Geeksphone and Silent Circle have not disclosed any of the phone's specifications nor how the cryptography works. However, details about specifications, PrivatOS features, and what will be bundled with the Blackphone will be revealed at Mobile World Congress.
"The problem they're going to have is being credible as a security provider," Rob Enderle, principal analyst at the Enderle Group, told TechNewsWorld.
"When you're already nervous about something, trust becomes incredibly important -- and how well you know the players that are providing the product becomes critical. These guys are not well-known, at least not to the people who are likely to buy the phone," he said.
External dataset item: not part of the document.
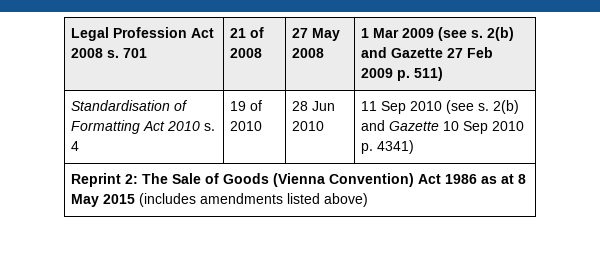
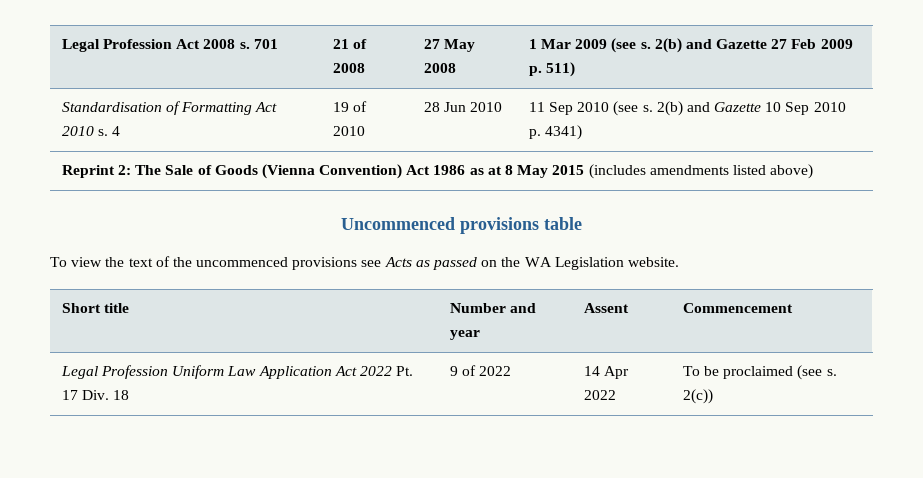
(369, 200) none -> [341,217,582,234] [50,256,679,270] [61,303,129,313] [449,303,536,313] [449,330,480,340] [583,303,629,313] [682,303,793,313] [60,365,414,379] [61,390,130,400] [449,365,512,376] [583,366,629,379] [583,390,616,400] [682,365,837,380] [682,389,713,404] // Uncommenced provisions table // To view the text of the uncommenced provisions see Acts as passed on the WA Legislation website. // Short title | Number and year | Assent | Commencement // Legal Profession Uniform Law Application Act 2022 Pt. 17 Div. 18 | 9 of 2022 | 14 Apr 2022 | To be proclaimed (see s. 2(c))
"It's a growing niche, thanks to the NSA. The NSA is creating a significant amount of demand for products not created in the U.S. that are secure. There's an opportunity here, but you still have to have a brand people will trust. People have to believe you will deliver on your promise," Enderle emphasized.
"The issues around the NSA and pervasiveness of security organizations in penetrations of people's personal computers and other devices, including smartphones, has put a lot of people on edge," Charles King, principal analyst at Pund-IT, told TechNewsWorld. "I do think there are a good number of consumers and businesses who will take it upon themselves to purchase and use the most secure devices with the greatest level of security that's possible."